The woman shifted slightly in her chair and said, of course. "What I tell you is secret, right? Like even though my parents pay you, they can't know what we talk about ?"

Lottie set aside her notebook and pen, making up her mind. "Yes, whatever you say will always be just between us, although I must tell you your parents did want to know everything you said. I will also tell you what I told your father about that request. I reminded him how Honesty House helped his brother get back his job as a tenured chemistry professor at the university. I also told him that my integrity was not for sale then, nor would it be now."

The girl giggled. "You said that to my father?" Lottie nodded. This woman was no ordinary shrink, no kindly librarian, no long lost grandmother. She was like the huge rocks that hold the ocean back, protecting a harbour, creating safety for boats and ships and houses of sleeping people. And in this safety, the girl was able to tell Lottie something she had never told anyone. It was about another room in the house. A room that was kept locked and was referred to as the winter storage room, upstairs, on the same floor with her parents. The girl had always guessed it to be a small room, with fur coats, extra blankets, boxes of gloves and mittens...until one rainy day when she was leaving the library. The door was partly open and it was large, rose colored, with a border across the ceiling that looked out of place. One of the maids was in there.

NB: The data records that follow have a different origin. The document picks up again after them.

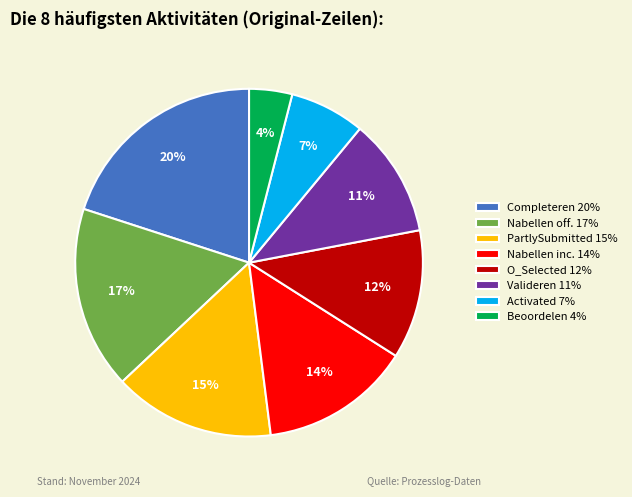

To the nearest percent, what is the difference between the largest and smallest slice percentages?

16%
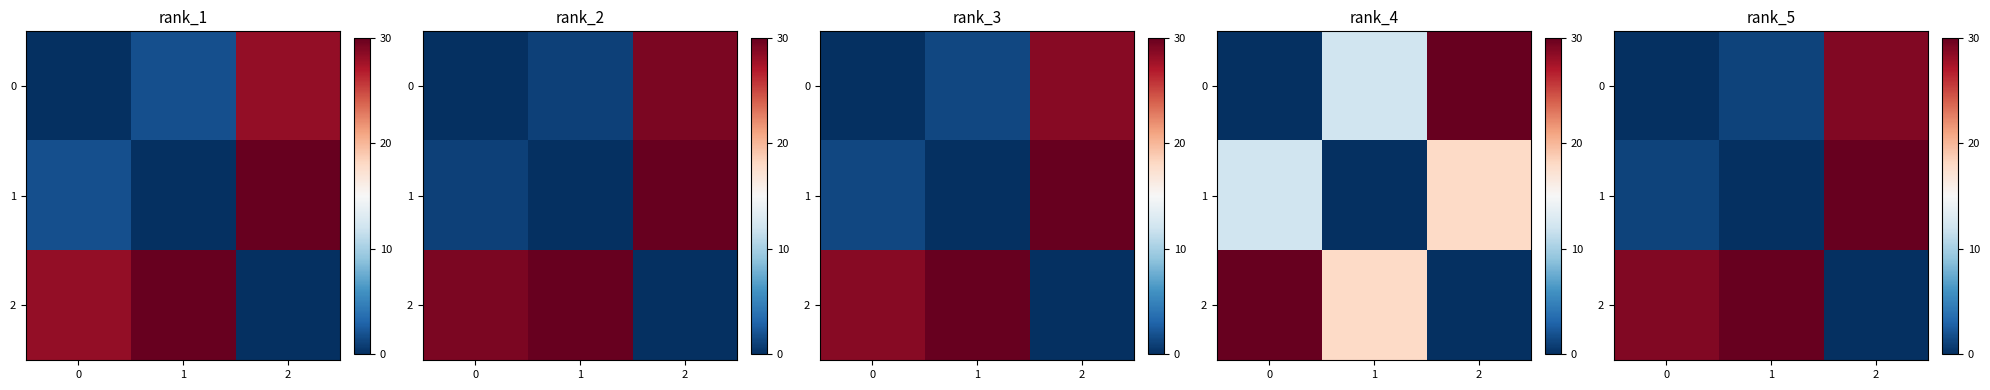

What is the spread (max minus min) of values at 2?

30.0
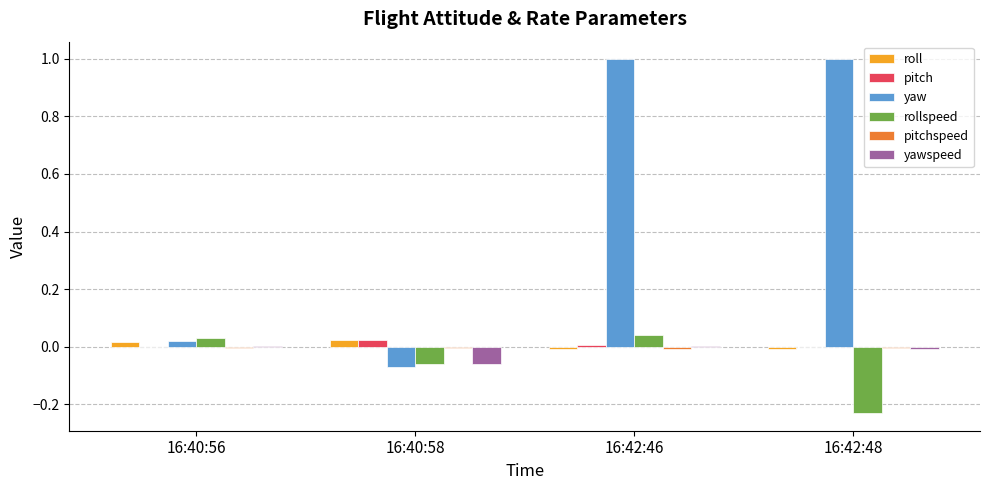

How many data points does each series have?

4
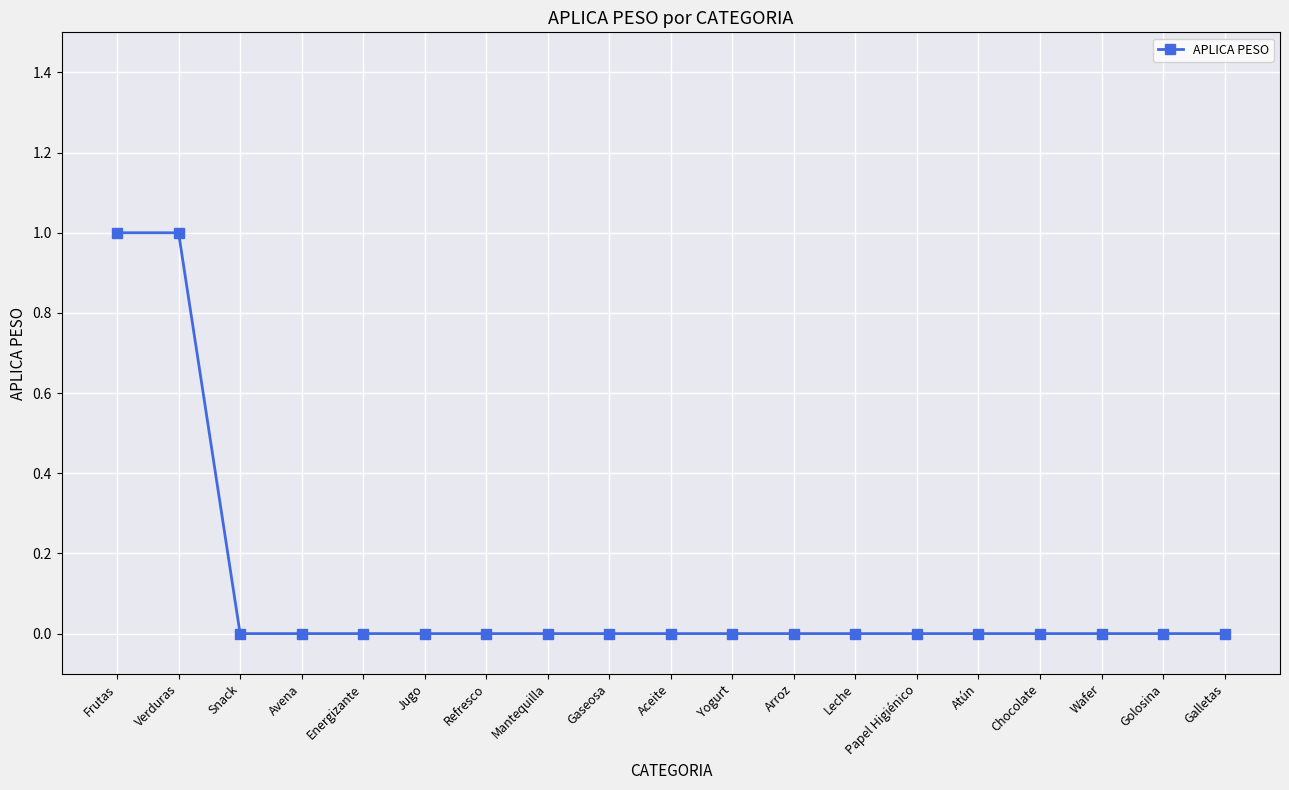

Read the value at Verduras.

1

The girl ran down the stairs, headed straight for the kitchen, deliberately knocked over a glass vase full of white roses and babies' breath, watching it shatter on the tile floor. Quickly, she pinched her cheeks to make them red and dashed water around her eyes so the maid would think she was crying. Her parents were out for the afternoon, so she ran back upstairs, screaming for Yolanda, the maid in the winter room. She hurried to the girl, not remembering to shut the room and the girl told her about the broken vase. Yolanda was new and didn't want to get fired, so she took off to clean up the mess in the kitchen.

The girl walked slowly into the room and saw two cribs, pink and lacey, with angel mobiles hanging above them. Pink sheets, pink baby blankets, waiting. There was a small rug next to each crib with names on them. Shelves with dolls and pink stuffed animals, even a handmade doll house complete with tiny furniture and a mother and father. The border across the ceiling had angels as well, and hearts and daisies. She opened a dresser and it was full of baby clothes for girls. But it was the curtains on the windows that suddenly made her ache inside. They were the same material as a dress her mother once made for her, pink and white gingham, with small rosettes along the hem.